EXERCISE REQUIREMENTS> Report the count of lines below in which the string "transactions" occurs; include nothing else.
**** SUPPLIED DATA
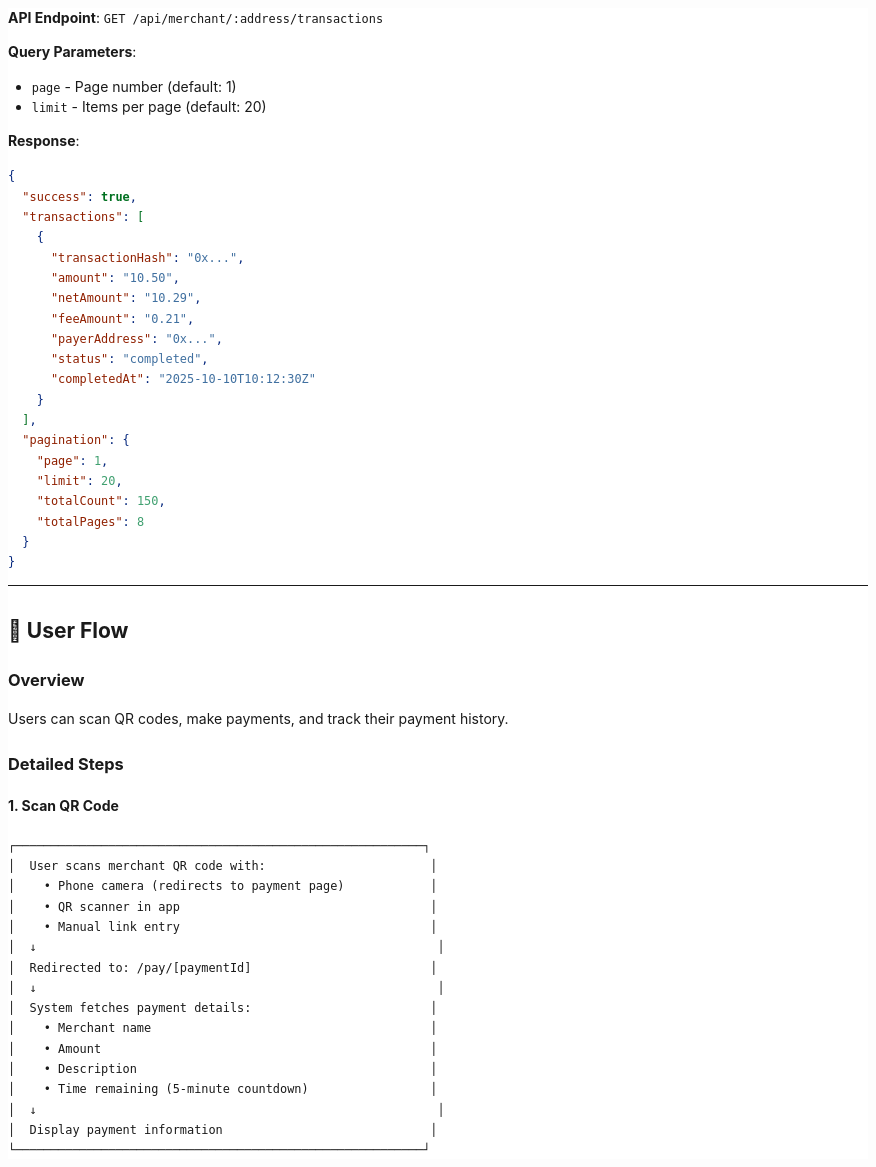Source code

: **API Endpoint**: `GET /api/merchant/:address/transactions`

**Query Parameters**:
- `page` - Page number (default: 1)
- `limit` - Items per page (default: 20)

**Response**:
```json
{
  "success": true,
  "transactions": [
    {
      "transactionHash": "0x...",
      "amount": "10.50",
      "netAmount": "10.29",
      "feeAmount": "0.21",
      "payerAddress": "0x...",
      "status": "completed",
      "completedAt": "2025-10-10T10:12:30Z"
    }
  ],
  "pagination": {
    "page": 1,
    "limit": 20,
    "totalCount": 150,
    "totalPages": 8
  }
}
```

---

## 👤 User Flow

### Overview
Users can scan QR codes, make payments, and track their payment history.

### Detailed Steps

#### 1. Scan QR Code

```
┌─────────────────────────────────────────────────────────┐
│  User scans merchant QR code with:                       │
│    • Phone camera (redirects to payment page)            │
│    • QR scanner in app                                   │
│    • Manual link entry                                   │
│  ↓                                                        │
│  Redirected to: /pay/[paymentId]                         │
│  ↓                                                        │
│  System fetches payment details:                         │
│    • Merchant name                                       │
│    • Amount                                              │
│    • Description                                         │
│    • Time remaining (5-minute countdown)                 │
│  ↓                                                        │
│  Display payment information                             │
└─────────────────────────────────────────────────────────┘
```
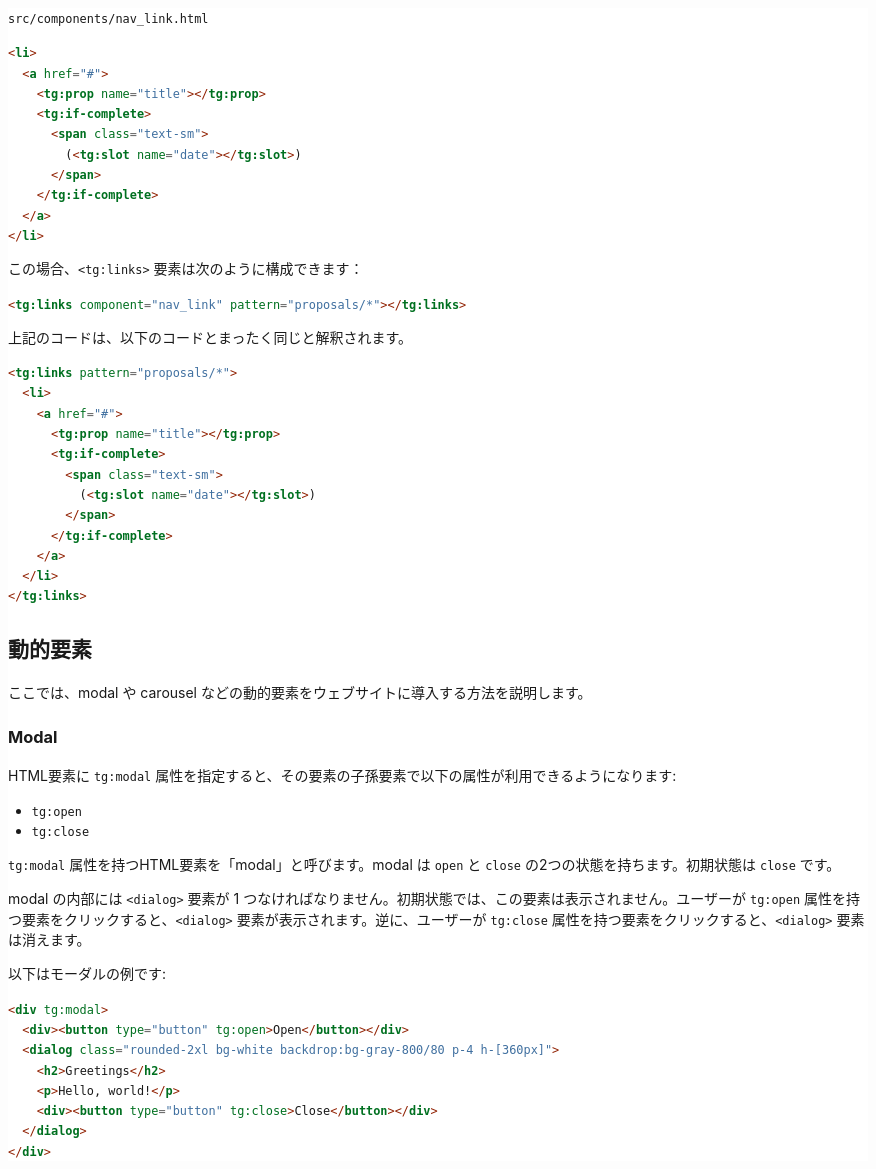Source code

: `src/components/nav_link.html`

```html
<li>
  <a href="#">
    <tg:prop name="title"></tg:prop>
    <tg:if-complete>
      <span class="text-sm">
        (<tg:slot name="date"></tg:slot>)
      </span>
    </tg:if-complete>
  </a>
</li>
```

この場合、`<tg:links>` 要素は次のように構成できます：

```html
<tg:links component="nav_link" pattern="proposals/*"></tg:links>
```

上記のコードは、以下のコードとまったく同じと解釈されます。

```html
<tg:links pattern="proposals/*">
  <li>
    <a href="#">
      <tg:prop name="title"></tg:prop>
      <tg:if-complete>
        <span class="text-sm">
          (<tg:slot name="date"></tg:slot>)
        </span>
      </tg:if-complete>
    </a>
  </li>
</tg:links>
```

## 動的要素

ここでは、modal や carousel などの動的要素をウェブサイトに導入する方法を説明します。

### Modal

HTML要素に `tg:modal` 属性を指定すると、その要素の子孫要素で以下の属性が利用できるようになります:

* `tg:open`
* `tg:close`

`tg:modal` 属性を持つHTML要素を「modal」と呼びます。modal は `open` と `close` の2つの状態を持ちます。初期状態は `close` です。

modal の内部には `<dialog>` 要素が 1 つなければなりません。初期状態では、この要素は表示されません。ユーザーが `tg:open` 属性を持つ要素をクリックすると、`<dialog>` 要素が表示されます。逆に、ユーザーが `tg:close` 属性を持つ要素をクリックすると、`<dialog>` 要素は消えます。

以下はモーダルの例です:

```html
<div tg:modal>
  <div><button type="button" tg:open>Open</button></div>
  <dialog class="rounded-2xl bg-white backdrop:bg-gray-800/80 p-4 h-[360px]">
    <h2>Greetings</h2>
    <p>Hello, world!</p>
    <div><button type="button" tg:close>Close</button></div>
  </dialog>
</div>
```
********
**** SUPPLIED DATA
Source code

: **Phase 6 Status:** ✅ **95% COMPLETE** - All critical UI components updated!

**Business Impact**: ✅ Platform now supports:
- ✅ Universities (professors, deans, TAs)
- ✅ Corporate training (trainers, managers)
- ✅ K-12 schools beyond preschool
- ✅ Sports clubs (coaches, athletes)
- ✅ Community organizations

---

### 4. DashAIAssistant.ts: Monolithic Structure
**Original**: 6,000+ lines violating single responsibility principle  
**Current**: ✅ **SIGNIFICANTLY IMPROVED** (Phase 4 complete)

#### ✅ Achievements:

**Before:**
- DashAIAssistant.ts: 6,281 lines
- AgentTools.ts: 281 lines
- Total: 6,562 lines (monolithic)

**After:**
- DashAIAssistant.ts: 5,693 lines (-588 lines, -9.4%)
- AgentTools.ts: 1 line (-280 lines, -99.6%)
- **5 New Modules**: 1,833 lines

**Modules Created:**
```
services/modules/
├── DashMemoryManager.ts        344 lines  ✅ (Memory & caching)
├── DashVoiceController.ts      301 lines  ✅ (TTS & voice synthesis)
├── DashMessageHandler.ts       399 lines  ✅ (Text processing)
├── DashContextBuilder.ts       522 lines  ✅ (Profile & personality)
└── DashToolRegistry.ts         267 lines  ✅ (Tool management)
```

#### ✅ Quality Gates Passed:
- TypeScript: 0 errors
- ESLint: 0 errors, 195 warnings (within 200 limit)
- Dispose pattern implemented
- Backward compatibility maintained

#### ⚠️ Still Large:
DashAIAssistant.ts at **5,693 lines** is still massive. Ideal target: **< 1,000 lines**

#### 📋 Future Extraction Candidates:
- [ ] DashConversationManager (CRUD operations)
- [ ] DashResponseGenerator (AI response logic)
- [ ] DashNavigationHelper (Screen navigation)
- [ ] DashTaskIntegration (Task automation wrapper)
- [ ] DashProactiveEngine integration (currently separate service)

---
********
OUTPUT OF THE TASK> 2